**What you are asked to do:** Give every line of text in the records as a JSON list of strings, one string per line, leaving out blank lines. Omit the pictures from your answer.

Stored data entries:
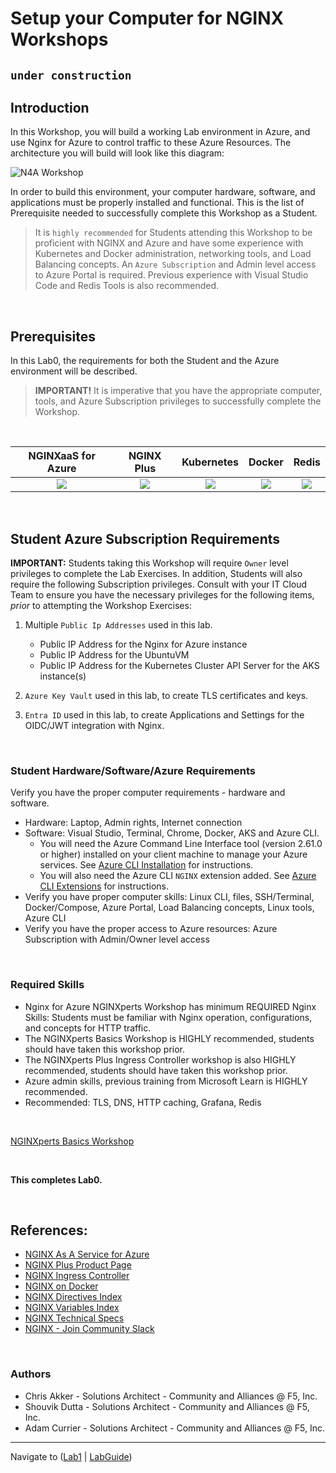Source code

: #  Setup your Computer for NGINX Workshops 

## `under construction`

## Introduction

In this Workshop, you will build a working Lab environment in Azure, and use Nginx for Azure to control traffic to these Azure Resources.  The architecture you will build will look like this diagram:

![N4A Workshop](media/n4a-workshop-diagram-r7.png)
  
In order to build this environment, your computer hardware, software, and applications must be properly installed and functional.  This is the list of Prerequisite needed to successfully complete this Workshop as a Student.

>It is `highly recommended` for Students attending this Workshop to be proficient with NGINX and Azure and have some experience with Kubernetes and Docker administration, networking tools, and Load Balancing concepts.  An `Azure Subscription` and Admin level access to Azure Portal is required. Previous experience with Visual Studio Code and Redis Tools is also recommended.

<br/>

## Prerequisites

In this Lab0, the requirements for both the Student and the Azure environment will be described.  

> **IMPORTANT!** It is imperative that you have the appropriate computer, tools, and Azure Subscription privileges to successfully complete the Workshop.

</br>

NGINXaaS for Azure  |  NGINX Plus  |  Kubernetes | Docker | Redis
:-------------------------:|:-------------------------:|:-------------------------:|:-------------------------:|:-------------------------:
![](media/nginx-azure-icon.png)  |  ![](media/nginx-plus-icon.png)   |  ![](media/kubernetes-icon.png) |  ![](media/docker-icon.png) |  ![](media/redis-icon.png)

<br/>

## Student Azure Subscription Requirements

**IMPORTANT:** Students taking this Workshop will require `Owner` level privileges to complete the Lab Exercises.  In addition, Students will also require the following Subscription privileges. Consult with your IT Cloud Team to ensure you have the necessary privileges for the following items, *prior* to attempting the Workshop Exercises:

1. Multiple `Public Ip Addresses` used in this lab.

    - Public IP Address for the Nginx for Azure instance
    - Public IP Address for the UbuntuVM
    - Public IP Address for the Kubernetes Cluster API Server for the AKS instance(s)

2. `Azure Key Vault` used in this lab, to create TLS certificates and keys.

3. `Entra ID` used in this lab, to create Applications and Settings for the OIDC/JWT integration with Nginx. 

<br/>

### Student Hardware/Software/Azure Requirements

Verify you have the proper computer requirements - hardware and software.
- Hardware:  Laptop, Admin rights, Internet connection
- Software:  Visual Studio, Terminal, Chrome, Docker, AKS and Azure CLI.
    - You will need the Azure Command Line Interface tool (version 2.61.0 or higher) installed on your client machine to manage your Azure services. See [Azure CLI Installation](https://learn.microsoft.com/en-us/cli/azure/install-azure-cli) for instructions.
    - You will also need the Azure CLI `NGINX` extension added.  See [Azure CLI Extensions](https://learn.microsoft.com/en-us/cli/azure/azure-cli-extensions-overview) for instructions.
- Verify you have proper computer skills:  Linux CLI, files, SSH/Terminal, Docker/Compose, Azure Portal, Load Balancing concepts, Linux tools, Azure CLI
- Verify you have the proper access to Azure resources: Azure Subscription with Admin/Owner level access

<br/>

### Required Skills

- Nginx for Azure NGINXperts Workshop has minimum REQUIRED Nginx Skills: Students must be familiar with Nginx operation, configurations, and concepts for HTTP traffic.
- The NGINXperts Basics Workshop is HIGHLY recommended, students should have taken this workshop prior.
- The NGINXperts Plus Ingress Controller workshop is also HIGHLY recommended, students should have taken this workshop prior.
- Azure admin skills, previous training from Microsoft Learn is HIGHLY recommended.
- Recommended: TLS, DNS, HTTP caching, Grafana, Redis

<br/>

[NGINXperts Basics Workshop](https://github.com/nginxinc/nginx-basics-workshops)

<br/>

**This completes Lab0.**

<br/>

## References:

- [NGINX As A Service for Azure](https://docs.nginx.com/nginxaas/azure/)
- [NGINX Plus Product Page](https://docs.nginx.com/nginx/)
- [NGINX Ingress Controller](https://docs.nginx.com//nginx-ingress-controller/)
- [NGINX on Docker](https://docs.nginx.com/nginx/admin-guide/installing-nginx/installing-nginx-docker/)
- [NGINX Directives Index](https://nginx.org/en/docs/dirindex.html)
- [NGINX Variables Index](https://nginx.org/en/docs/varindex.html)
- [NGINX Technical Specs](https://docs.nginx.com/nginx/technical-specs/)
- [NGINX - Join Community Slack](https://community.nginx.org/joinslack)

<br/>

### Authors

- Chris Akker - Solutions Architect - Community and Alliances @ F5, Inc.
- Shouvik Dutta - Solutions Architect - Community and Alliances @ F5, Inc.
- Adam Currier - Solutions Architect - Community and Alliances @ F5, Inc.

-------------

Navigate to ([Lab1](../lab1/readme.md) | [LabGuide](../readme.md))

**Response area:**
[
  "Source code",
  ": #  Setup your Computer for NGINX Workshops ",
  "## `under construction`",
  "## Introduction",
  "In this Workshop, you will build a working Lab environment in Azure, and use Nginx for Azure to control traffic to these Azure Resources.  The architecture you will build will look like this diagram:",
  "![N4A Workshop](media/n4a-workshop-diagram-r7.png)",
  "In order to build this environment, your computer hardware, software, and applications must be properly installed and functional.  This is the list of Prerequisite needed to successfully complete this Workshop as a Student.",
  ">It is `highly recommended` for Students attending this Workshop to be proficient with NGINX and Azure and have some experience with Kubernetes and Docker administration, networking tools, and Load Balancing concepts.  An `Azure Subscription` and Admin level access to Azure Portal is required. Previous experience with Visual Studio Code and Redis Tools is also recommended.",
  "<br/>",
  "## Prerequisites",
  "In this Lab0, the requirements for both the Student and the Azure environment will be described.  ",
  "> **IMPORTANT!** It is imperative that you have the appropriate computer, tools, and Azure Subscription privileges to successfully complete the Workshop.",
  "</br>",
  "NGINXaaS for Azure  |  NGINX Plus  |  Kubernetes | Docker | Redis",
  ":-------------------------:|:-------------------------:|:-------------------------:|:-------------------------:|:-------------------------:",
  "![](media/nginx-azure-icon.png)  |  ![](media/nginx-plus-icon.png)   |  ![](media/kubernetes-icon.png) |  ![](media/docker-icon.png) |  ![](media/redis-icon.png)",
  "<br/>",
  "## Student Azure Subscription Requirements",
  "**IMPORTANT:** Students taking this Workshop will require `Owner` level privileges to complete the Lab Exercises.  In addition, Students will also require the following Subscription privileges. Consult with your IT Cloud Team to ensure you have the necessary privileges for the following items, *prior* to attempting the Workshop Exercises:",
  "1. Multiple `Public Ip Addresses` used in this lab.",
  "    - Public IP Address for the Nginx for Azure instance",
  "    - Public IP Address for the UbuntuVM",
  "    - Public IP Address for the Kubernetes Cluster API Server for the AKS instance(s)",
  "2. `Azure Key Vault` used in this lab, to create TLS certificates and keys.",
  "3. `Entra ID` used in this lab, to create Applications and Settings for the OIDC/JWT integration with Nginx. ",
  "<br/>",
  "### Student Hardware/Software/Azure Requirements",
  "Verify you have the proper computer requirements - hardware and software.",
  "- Hardware:  Laptop, Admin rights, Internet connection",
  "- Software:  Visual Studio, Terminal, Chrome, Docker, AKS and Azure CLI.",
  "    - You will need the Azure Command Line Interface tool (version 2.61.0 or higher) installed on your client machine to manage your Azure services. See [Azure CLI Installation](https://learn.microsoft.com/en-us/cli/azure/install-azure-cli) for instructions.",
  "    - You will also need the Azure CLI `NGINX` extension added.  See [Azure CLI Extensions](https://learn.microsoft.com/en-us/cli/azure/azure-cli-extensions-overview) for instructions.",
  "- Verify you have proper computer skills:  Linux CLI, files, SSH/Terminal, Docker/Compose, Azure Portal, Load Balancing concepts, Linux tools, Azure CLI",
  "- Verify you have the proper access to Azure resources: Azure Subscription with Admin/Owner level access",
  "<br/>",
  "### Required Skills",
  "- Nginx for Azure NGINXperts Workshop has minimum REQUIRED Nginx Skills: Students must be familiar with Nginx operation, configurations, and concepts for HTTP traffic.",
  "- The NGINXperts Basics Workshop is HIGHLY recommended, students should have taken this workshop prior.",
  "- The NGINXperts Plus Ingress Controller workshop is also HIGHLY recommended, students should have taken this workshop prior.",
  "- Azure admin skills, previous training from Microsoft Learn is HIGHLY recommended.",
  "- Recommended: TLS, DNS, HTTP caching, Grafana, Redis",
  "<br/>",
  "[NGINXperts Basics Workshop](https://github.com/nginxinc/nginx-basics-workshops)",
  "<br/>",
  "**This completes Lab0.**",
  "<br/>",
  "## References:",
  "- [NGINX As A Service for Azure](https://docs.nginx.com/nginxaas/azure/)",
  "- [NGINX Plus Product Page](https://docs.nginx.com/nginx/)",
  "- [NGINX Ingress Controller](https://docs.nginx.com//nginx-ingress-controller/)",
  "- [NGINX on Docker](https://docs.nginx.com/nginx/admin-guide/installing-nginx/installing-nginx-docker/)",
  "- [NGINX Directives Index](https://nginx.org/en/docs/dirindex.html)",
  "- [NGINX Variables Index](https://nginx.org/en/docs/varindex.html)",
  "- [NGINX Technical Specs](https://docs.nginx.com/nginx/technical-specs/)",
  "- [NGINX - Join Community Slack](https://community.nginx.org/joinslack)",
  "<br/>",
  "### Authors",
  "- Chris Akker - Solutions Architect - Community and Alliances @ F5, Inc.",
  "- Shouvik Dutta - Solutions Architect - Community and Alliances @ F5, Inc.",
  "- Adam Currier - Solutions Architect - Community and Alliances @ F5, Inc.",
  "-------------",
  "Navigate to ([Lab1](../lab1/readme.md) | [LabGuide](../readme.md))"
]